All the services are generic i.e. they are designed for multiple bots or use cases. The only customization that exists lies in the tiny bot code (finite state machine code) which is published by the Studio.

To change this diagram edit this

DB Structure

Bot

bot_id (e.g. "12345") is at the highest level. All other entries like person, sessions are against a particular bot. We support multiple bots from the same backend.

User

A user needs to be registered for the bot. Phone Number & Bot ID make the user unique.

Session

This table stores the state (stage in the workflow) and variables for every user. We maintain session for 24 hours. After that a fresh conversation starts.

Turn

Every message received from the user creates a new turn in the conversation. Against one user message, we can have multiple bot responses.

Message

Every message received or sent is logged to the DB.

Services

API

Provides APIs to interact with JB Manager. Here are the top buckets of APIs:

  1. Callback from channels like WhatsApp or Telegram

  2. JB Studio like publishing the bot

  3. Managing bots changing their states and variables

  4. Viewing chat logs and analytics

  5. Triggering indexing jobs

Callback

  1. Figure out bot_id based on the callback

  2. Create person if doesn't exists. Fetch pid

  3. Create session_id if session has expired (> 24 hours).

  4. Creates turn_id for the new conversation

  5. Create msg_id

Channel

Responsible for both input and output communication with the channel (WhatsApp / Telegram). It needs to handle channel specific API calls and rendering of UI messages (e.g. WhatsApp Flow, List & Buttons)

  1. If media present in the message, fetch and upload to Azure.

  2. Provides standard dialogues (list/buttons) for features that are common to all bots. It handles rendering (outbound) and the related user action. It let's Flow service know that the user has completed a dialogue.
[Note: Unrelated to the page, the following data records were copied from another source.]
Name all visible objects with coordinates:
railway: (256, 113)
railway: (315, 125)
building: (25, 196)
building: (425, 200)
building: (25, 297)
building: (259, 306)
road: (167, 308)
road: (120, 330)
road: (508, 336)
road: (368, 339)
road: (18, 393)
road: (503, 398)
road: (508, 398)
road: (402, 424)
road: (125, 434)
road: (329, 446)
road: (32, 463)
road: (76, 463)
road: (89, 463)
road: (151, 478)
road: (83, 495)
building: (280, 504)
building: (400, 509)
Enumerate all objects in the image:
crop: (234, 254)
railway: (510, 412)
    1. Language - It shows the dialog and saves the user's language preference

    2. Reset (not yet there)

In the inbound scenario:

  • It mostly enqueues messages for the Language service

  • Unless the message related to a dialogue (e.g. language), WhatsApp Flow or Button. In this case it directly talks to the Flow service.

In the outbound scenario:

  • It mostly receives messages from the Language service.

  • Unless the message is related to WhatsApp flow in which case Flow directly writes to it's queue.

Language

  1. There are two flows:

    1. Receiving users message

    2. Sending the response to the user.

It's responsible for translating labels in case of interactives messages e.g. Lists & Buttons

We assume that all messages sent by the user obey the user's preferred_language.
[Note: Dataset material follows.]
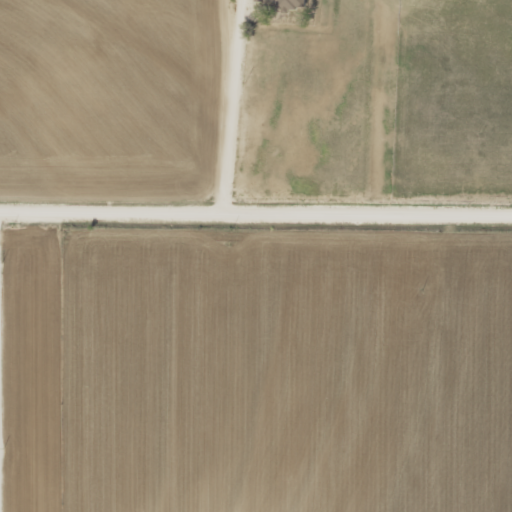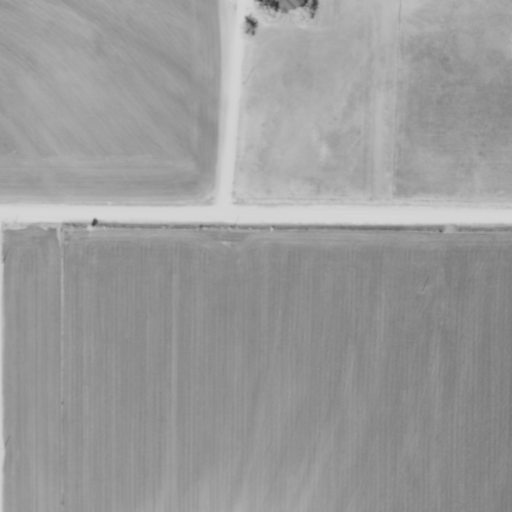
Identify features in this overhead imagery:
building: (291, 4)
road: (256, 208)
road: (9, 405)
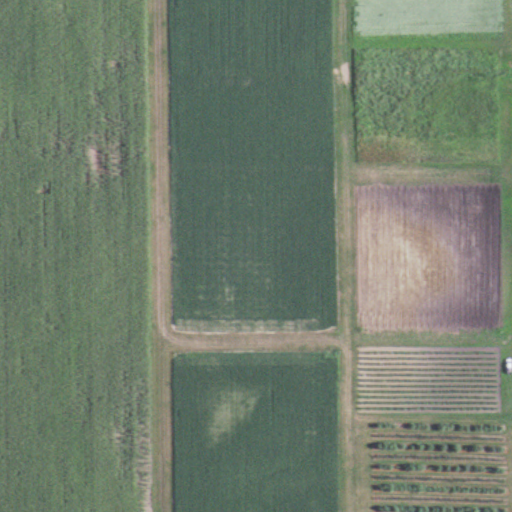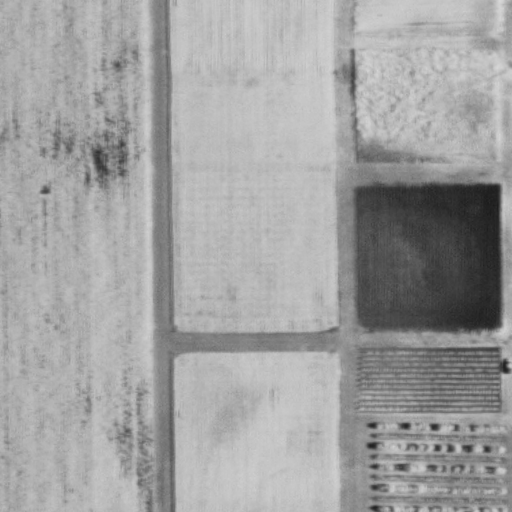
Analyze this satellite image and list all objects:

For outbound messages, Language service will look at the message type from the Flow Service and then decide on the following:

  1. If text

    1. Then fetch details about the turn -- In what mode did the user ask their question:

      1. If user asks in text / form / interactive, we respond in text

      2. If user asks in voice, we respond in voice + text -- Language service creates two inputs for Channel service

      3. In all other cases, send text

  2. If document,

    1. Translate the caption

  3. image

  4. Translate the caption

  5. If interactive

    1. Translate the text, header, footer

    2. Translate the labels for buttons

Flow

  1. Retrieve session from DB based on session_id. This provides it memory of the current state (stage of the workflow), variables.

  2. Process the message via a finite state machine code (this code is generated in the Studio and pushed to the JB Manager)
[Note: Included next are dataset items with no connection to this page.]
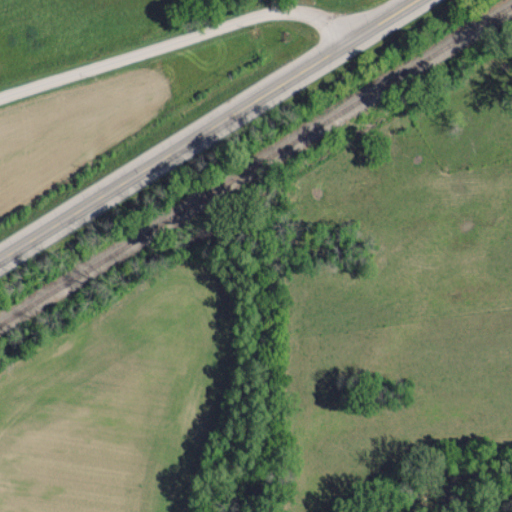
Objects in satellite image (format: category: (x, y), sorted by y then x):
road: (176, 36)
road: (204, 127)
railway: (256, 165)
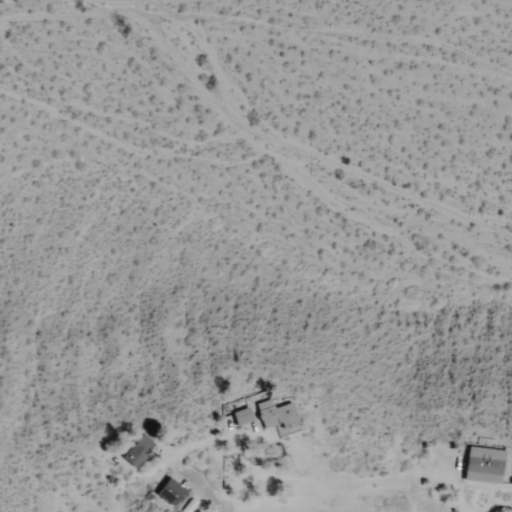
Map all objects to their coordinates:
building: (275, 415)
building: (240, 417)
building: (136, 450)
building: (482, 465)
building: (169, 492)
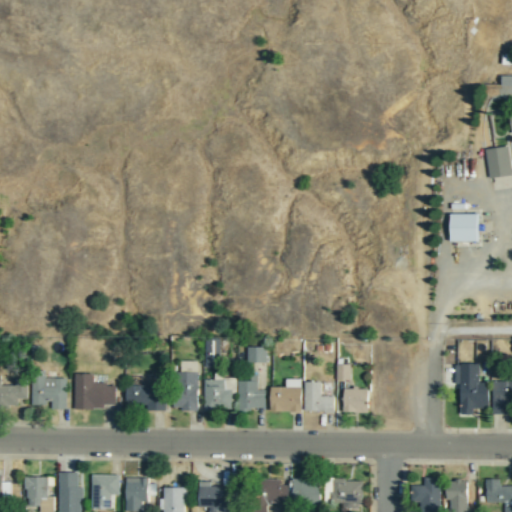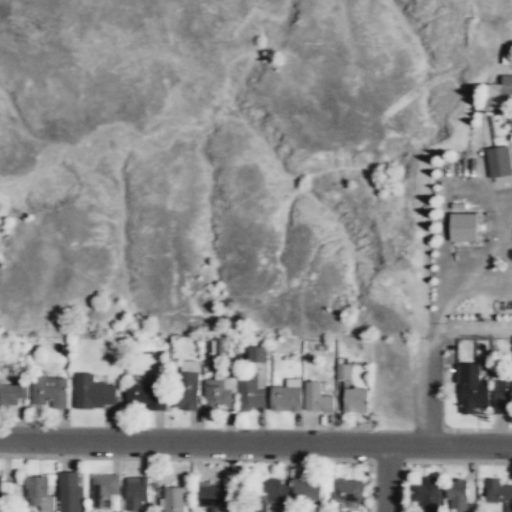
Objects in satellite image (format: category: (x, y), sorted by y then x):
building: (511, 120)
building: (499, 162)
building: (465, 228)
building: (212, 353)
road: (431, 353)
building: (256, 355)
building: (343, 372)
building: (188, 385)
building: (472, 389)
building: (49, 392)
building: (13, 393)
building: (49, 393)
building: (92, 393)
building: (188, 393)
building: (92, 394)
building: (218, 394)
building: (219, 394)
building: (251, 394)
building: (13, 395)
building: (250, 395)
building: (147, 397)
building: (287, 397)
building: (502, 397)
building: (145, 398)
building: (317, 399)
building: (317, 400)
building: (356, 400)
building: (286, 401)
road: (256, 443)
road: (387, 478)
building: (104, 489)
building: (307, 490)
building: (35, 492)
building: (69, 492)
building: (104, 492)
building: (138, 492)
building: (274, 492)
building: (347, 493)
building: (497, 493)
building: (499, 493)
building: (70, 494)
building: (37, 495)
building: (136, 495)
building: (429, 495)
building: (458, 495)
building: (426, 496)
building: (216, 497)
building: (174, 499)
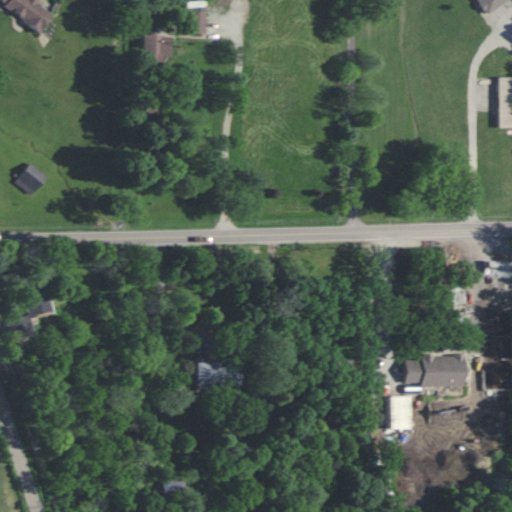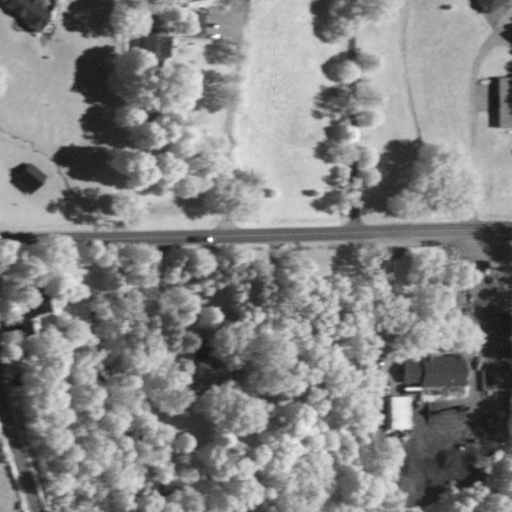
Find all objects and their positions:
building: (486, 4)
building: (26, 10)
building: (195, 21)
building: (149, 47)
building: (503, 101)
road: (474, 111)
road: (230, 112)
road: (355, 115)
building: (29, 177)
road: (256, 232)
road: (163, 293)
road: (386, 295)
building: (26, 315)
building: (431, 370)
building: (214, 373)
building: (395, 412)
road: (19, 457)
    1. It can send multiple messages for every user message

    2. It can make API calls or use plugins

    3. The responses that it sends can include the following:

      1. Text

      2. Interactive - WhatsApp flow, List, Buttons

      3. Documents, Images

      4. Dialogues -- it uses keywords language to trigger Channel service into sending a standardized dialogue.

  3. On complete (or logical pause in the workflow e.g. user input or plugin input), save the state and variables.

Retrieval

This fetches data from the Vector DB (PG Vector / Postgres) based on query and metadata if any. The metadata is used to create filter query to restrict the similarity search even further.

Indexer

This service receives input files (urls from Azure) and pre-processes them and indexes them into the Vector DB.